They fast-forwarded through the redundant bits, the Captain obviously not wanting to watch the whole thing again. The lighting was bad and the camera work jerky, but it was clear that one of the attackers was a younger Joseph Lacey. The cop who two nights ago had been found shot in a warehouse and who was still in serious condition at the hospital.
Olivia spoke first. "So that's what Turner's hiding."
"We need to keep this quiet for now. I'm gonna send a copy to someone I know at the FBI. That girl's a minor; they might already have a copy. In the meantime. . ."
Elliot interrupted. "Rewind the tape. There, pause it." The frame was a close up of the girl, the side of her face pressed against a wood table. She had already stopped screaming, but there were tears falling out of her gray eyes, eyes that pleaded and seared even as the rest of her body had gone limp. Elliot approached the screen, one finger tracing a thin scar on her right temple, near the hairline. "That's Susan White.
She's a brunette now and she must have gained at least twenty pounds, but that's her. Works as a paramedic in Manhattan."
"How well do you know her?"
"She lives in my neighborhood. Maureen babysits for her," he said briefly. "I know her, but not well." The expression on his face seemed to belie his words, but his superior officer chose not to notice that.
"You and Olivia find her and talk to her. I'll have Munch call Baltimore PD. And I'll try to find out what I can from Turner's shop."
Susan White's Residence, Queens 11:15 AMThey pulled up in front of her house. Elliot had been inside once or twice in the three and a half years Susan had lived there, mostly to pick up Maureen when Susan had been too tied up with the baby to walk her home. He remembered the house as bright and comfortably decorated, clean though not always neat. A nice home for a nice little family.

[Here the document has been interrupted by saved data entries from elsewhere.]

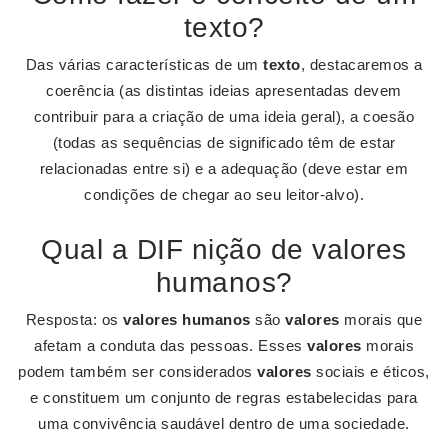
texto?
Das várias características de um
texto
, destacaremos a
coerência (as distintas ideias apresentadas devem
contribuir para a criação de uma ideia geral), a coesão
(todas as sequências de significado têm de estar
relacionadas entre si) e a adequação (deve estar em
condições de chegar ao seu leitor-alvo).
Qual a DIF nição de valores
humanos?
Resposta: os
valores humanos
são
valores
morais que
afetam a conduta das pessoas. Esses
valores
morais
podem também ser considerados
valores
sociais e éticos,
e constituem um conjunto de regras estabelecidas para
uma convivência saudável dentro de uma sociedade.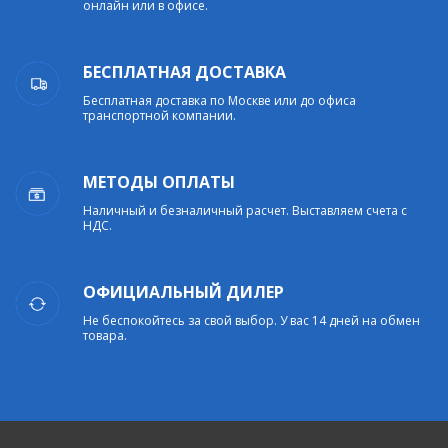
онлайн или в офисе.
БЕСПЛАТНАЯ ДОСТАВКА
Бесплатная доставка по Москве или до офиса
транспортной компании.
МЕТОДЫ ОПЛАТЫ
Наличный и безналичный расчет. Выставляем счета с
НДС.
ОФИЦИАЛЬНЫЙ ДИЛЕР
Не беспокойтесь за свой выбор. У вас 14 дней на обмен
товара.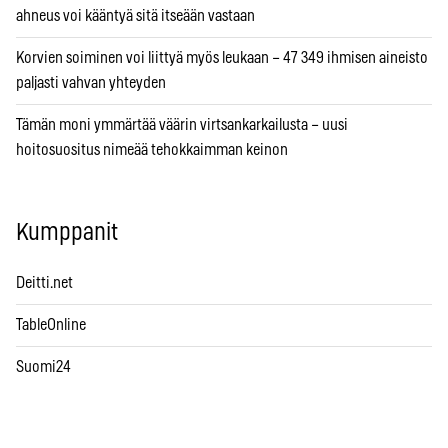
ahneus voi kääntyä sitä itseään vastaan
Korvien soiminen voi liittyä myös leukaan – 47 349 ihmisen aineisto
paljasti vahvan yhteyden
Tämän moni ymmärtää väärin virtsankarkailusta – uusi
hoitosuositus nimeää tehokkaimman keinon
Kumppanit
Deitti.net
TableOnline
Suomi24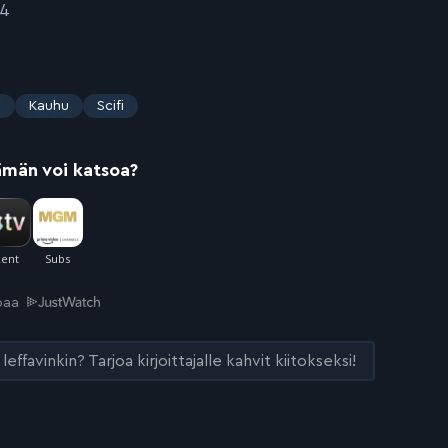
14
s
Kauhu
Scifi
ämän voi katsoa?
joaa
leffavinkin? Tarjoa kirjoittajalle kahvit kiitokseksi!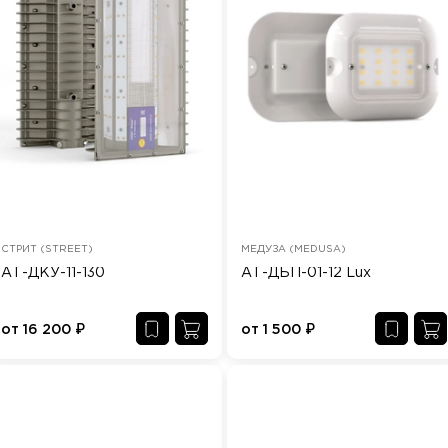
СТРИТ (STREET)
МЕДУЗА (MEDUSA)
АТ-ДКУ-11-130
АТ-ДБП-01-12 Lux
от
16 200
₽
от
1 500
₽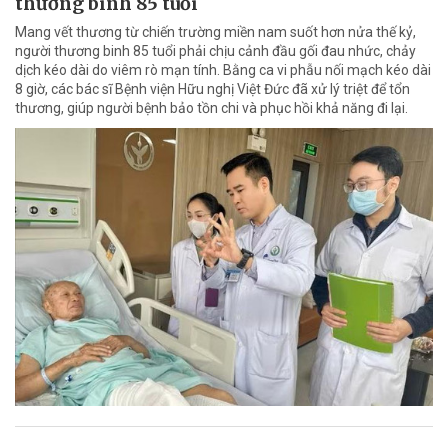
thương binh 85 tuổi
Mang vết thương từ chiến trường miền nam suốt hơn nửa thế kỷ,
người thương binh 85 tuổi phải chịu cảnh đầu gối đau nhức, chảy
dịch kéo dài do viêm rò mạn tính. Bằng ca vi phẫu nối mạch kéo dài
8 giờ, các bác sĩ Bệnh viện Hữu nghị Việt Đức đã xử lý triệt để tổn
thương, giúp người bệnh bảo tồn chi và phục hồi khả năng đi lại.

He hadn't been lying when he said he didn't know Susan well. He liked her - - he had no reason not to. She was always friendly and he admired the way she took care of Timothy, her brother by her imprisoned mother. Between the mother serving 20 to life and the way she never spoke of anything that happened more than five or six years ago, he had guessed that her childhood had been less than ideal, but she seemed happy and well-adjusted, if a little reserved and awkward at times. Both he and Kathy had been happy about the way Maureen had gotten closer to Susan in the past year. There were worse role models.
"Is that her car in the driveway?" Olivia asked as they stepped onto the sidewalk.
He nodded in reply and rang the bell.
Olivia peered in the window. "Nice house."
"Yeah, she got some kind of settlement from the State of Maryland on account of her mother getting pregnant by a prison guard." He pressed the doorbell again.
"Maybe she's out for a walk."
Elliot held up his hand and pressed his ear against the glass. "That's Tim crying." He shouted out a warning then, a split second later, he kicked in the door. "Susan! Police!" He and Olivia did a brief room to room on the first floor, noting a bloody spot on the kitchen doorframe. They then charged up the stairs. A child's screams could be heard through a door blocked with a chair. Elliot threw the chair aside, but remembered to open the door slowly in case the child was near. A little boy, about three years old, stood there in footie pajamas, tears streaming down his face.
"I want Sissy."
Elliot holstered his gun and picked the child up as Olivia called for backup.